In conversations with the locals, Abidi discovered that according to some, Gujrat was an ancient settlement dating back to Ram and Sita’s time, whereas others claimed that the high palaces Alexander had espied from across the River Jhelum belonged to this city. All agreed, however, that Gujrat’s present incarnation dated back to Emperor Akbar’s reign: legend has it that Akbar had stopped here on his way to Kashmir and upon hearing complaints about the incessant fighting between the Gujjars and Jats who occupied the region, had ordered a fort to be built — the ramparts and remains of which may still be seen today — and to settle a town around it. The name of the town was an amalgam of the names of the two warring factions, and perhaps it was the magic wrought by the name that over time the Gujjars and Jats both came to live peaceably together.
Abidi’s first stop was Shah Daula’s shrine, Gujrat’s oldest and certainly most popular landmark. In olden times, the shrine had been at some distance from the city. However, over the years, the city has spread to envelop its surroundings and the shrine now forms the centre. At the time of Abidi’s visit, the shrine was thronged by devotees. However, more riveting than their display of faith was the presence at the shrine of Shah Daula ke choohay or the ‘Rat Children’. For centuries, childless women had sought the saint’s blessing to conceive a child and as a token of their gratitude had given their first born into the service of the shrine, where the guardians perhaps disfigured them and sold them into beggary. At one point, a large number of these Rat Children — grown to adulthood but with disproportionately small heads — could also be seen at Abdullah Shah Ghazi’s mazar in Karachi.

> **Exercise**:
Please answer these questions from the passage on Gujrat:
(a) By legend, which emperor ordered a fort built there?
(b) Which two groups' names were combined to form the town's name?
(c) Where else could a large number of the Rat Children once be seen?
The entries have no connection to the passage on Gujrat.

> **Information supplied**:
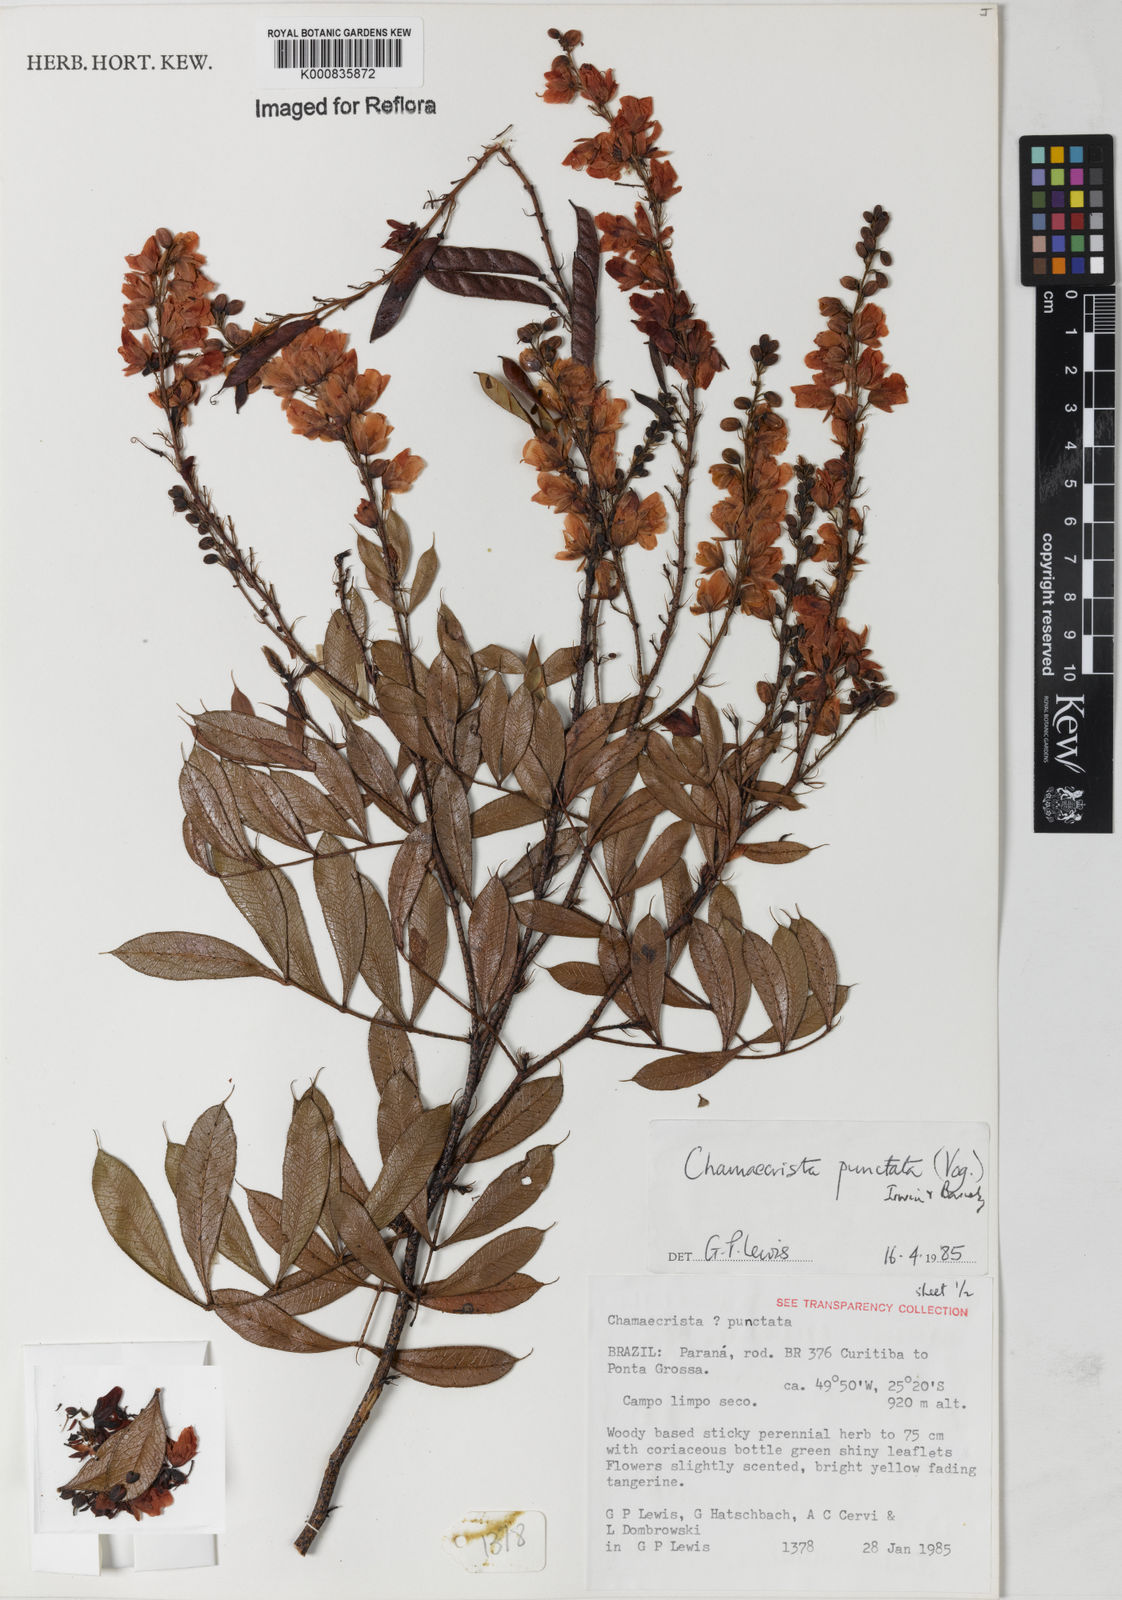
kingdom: Plantae
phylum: Tracheophyta
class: Magnoliopsida
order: Fabales
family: Fabaceae
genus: Chamaecrista
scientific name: Chamaecrista punctata
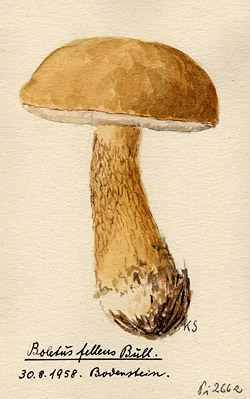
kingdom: Fungi
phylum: Basidiomycota
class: Agaricomycetes
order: Boletales
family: Boletaceae
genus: Tylopilus
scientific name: Tylopilus felleus
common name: Bitter bolete
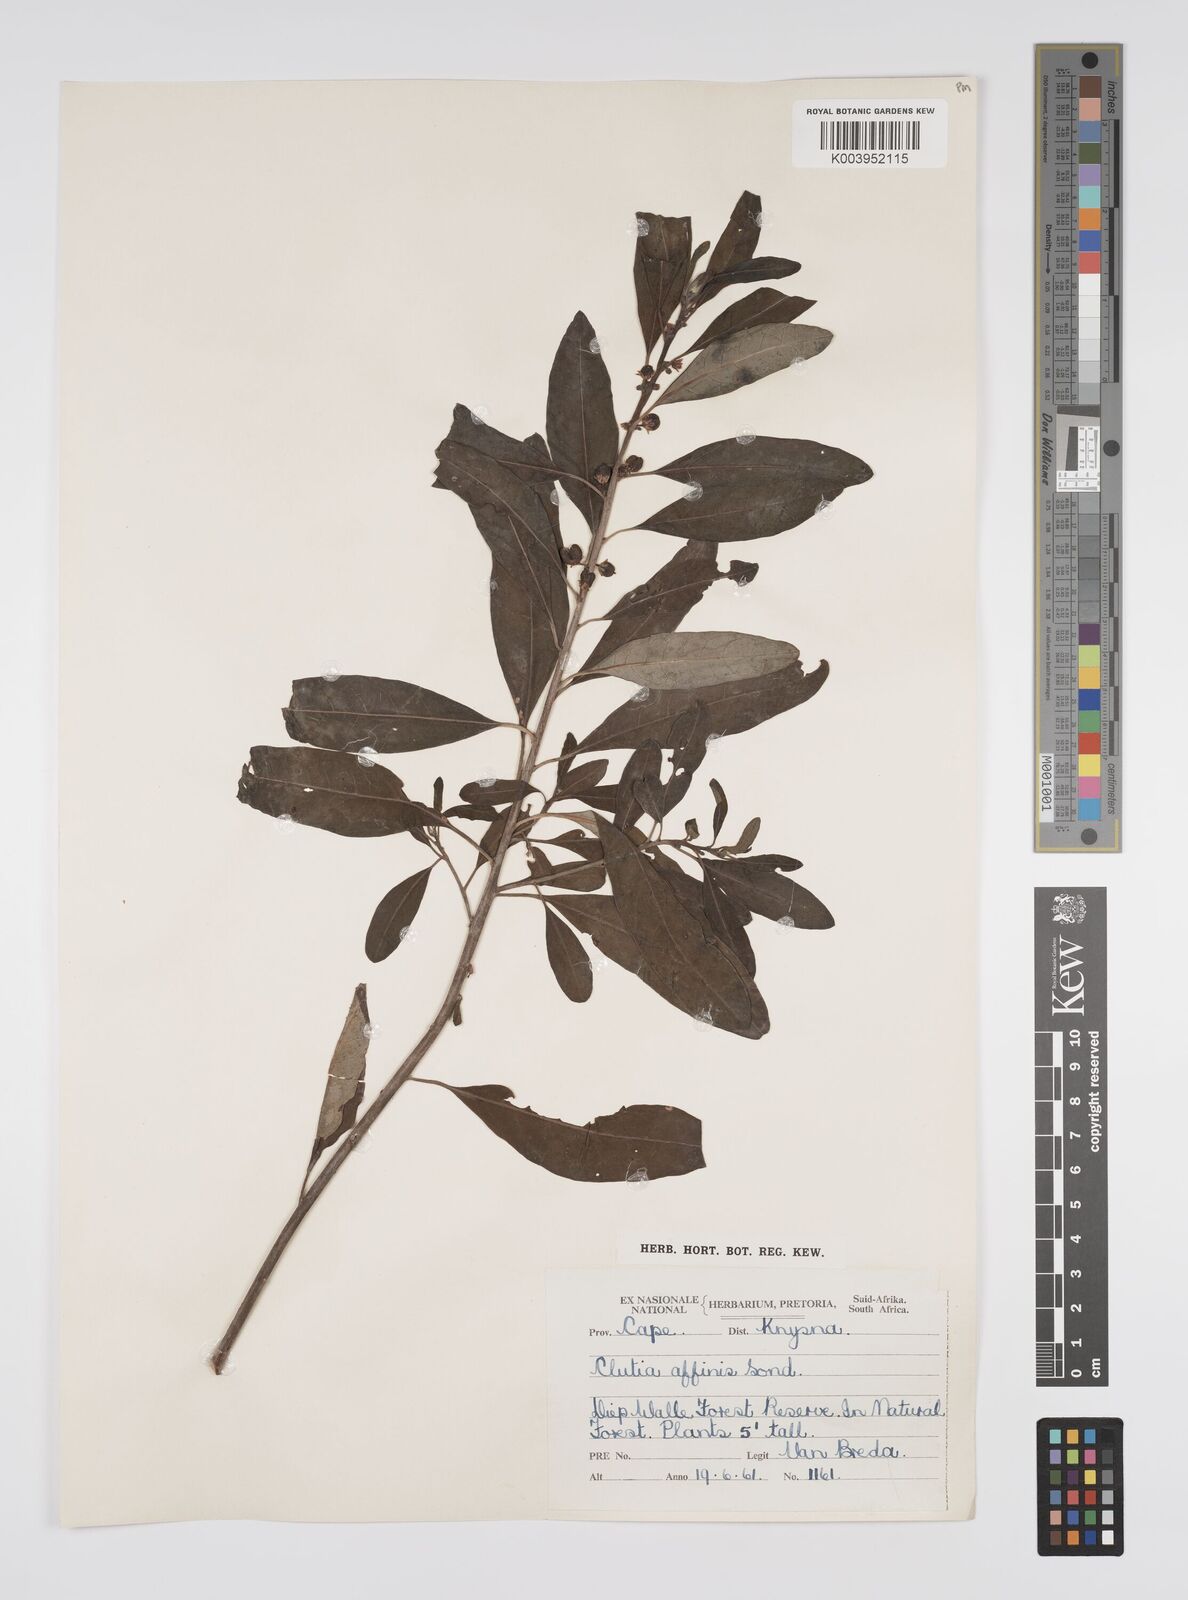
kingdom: Plantae
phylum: Tracheophyta
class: Magnoliopsida
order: Malpighiales
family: Peraceae
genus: Clutia
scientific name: Clutia affinis
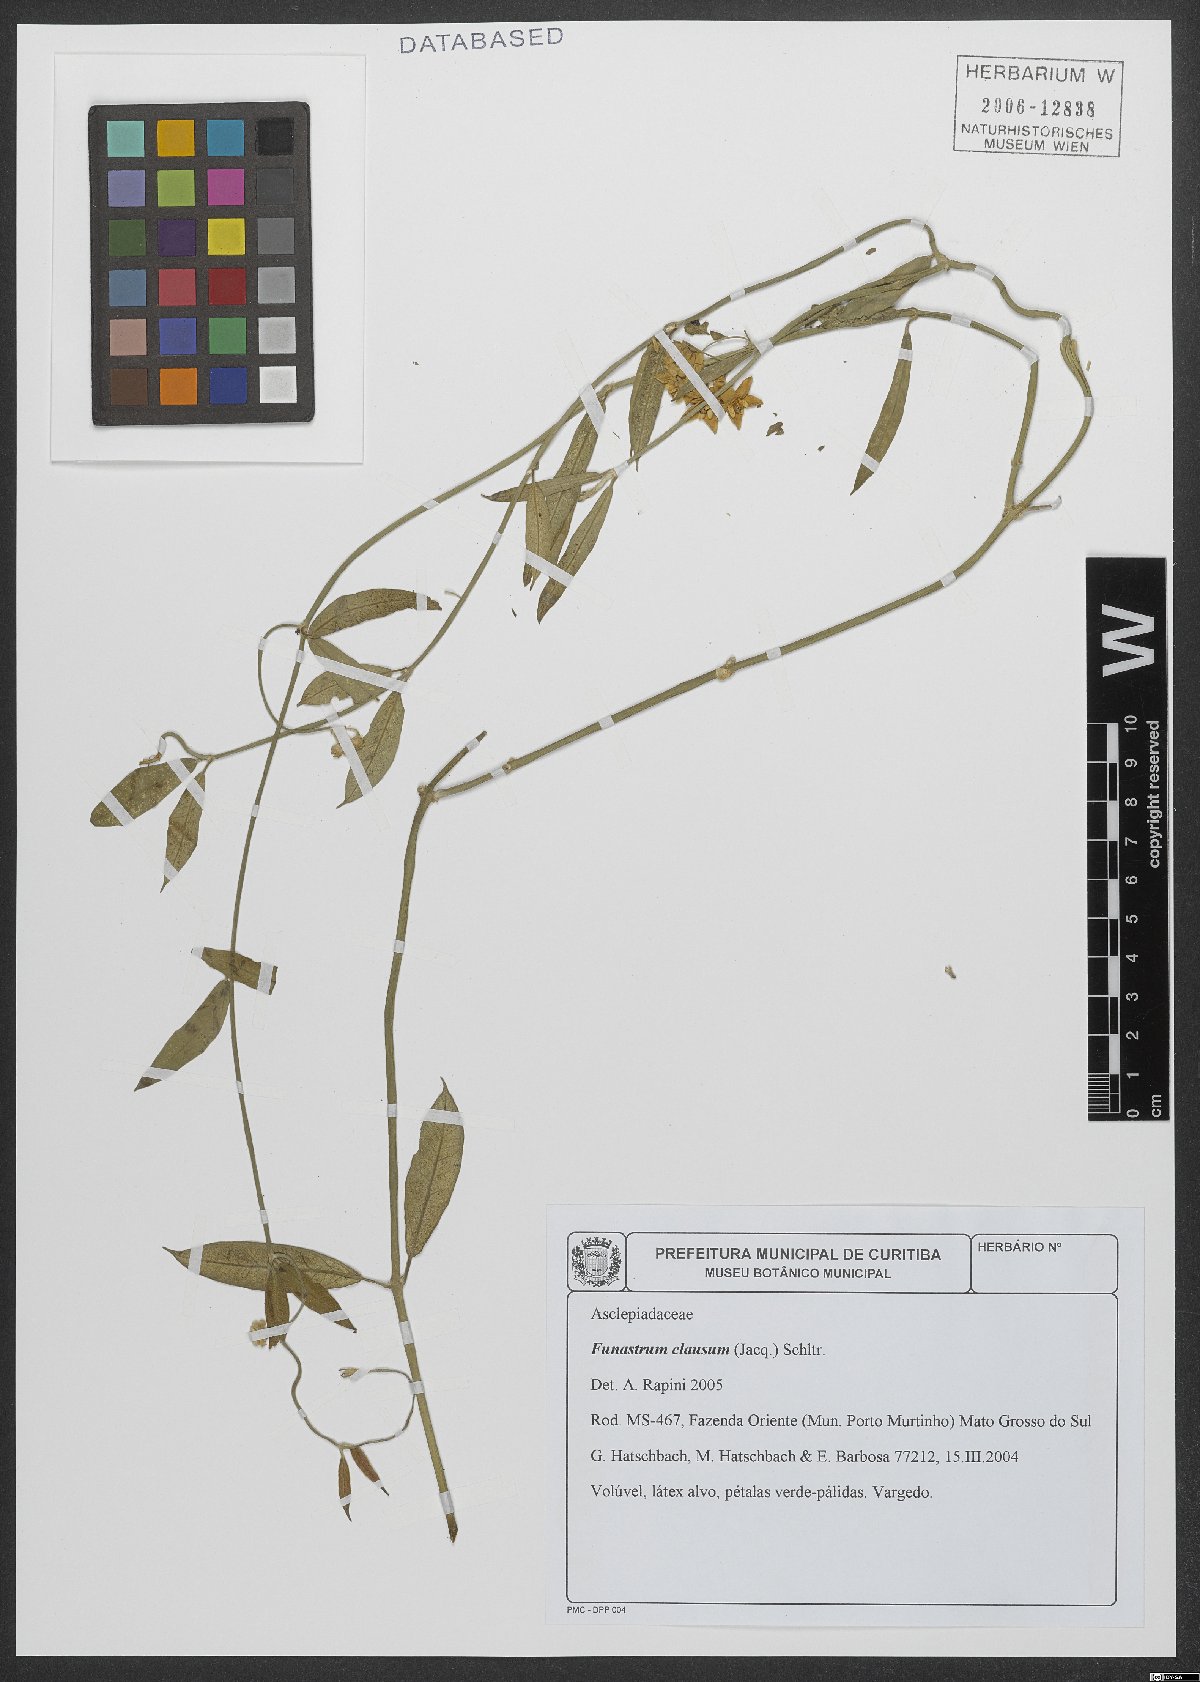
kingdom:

> **Complete answer**:
(a) Emperor Akbar
(b) The Gujjars and the Jats
(c) At Abdullah Shah Ghazi's mazar in Karachi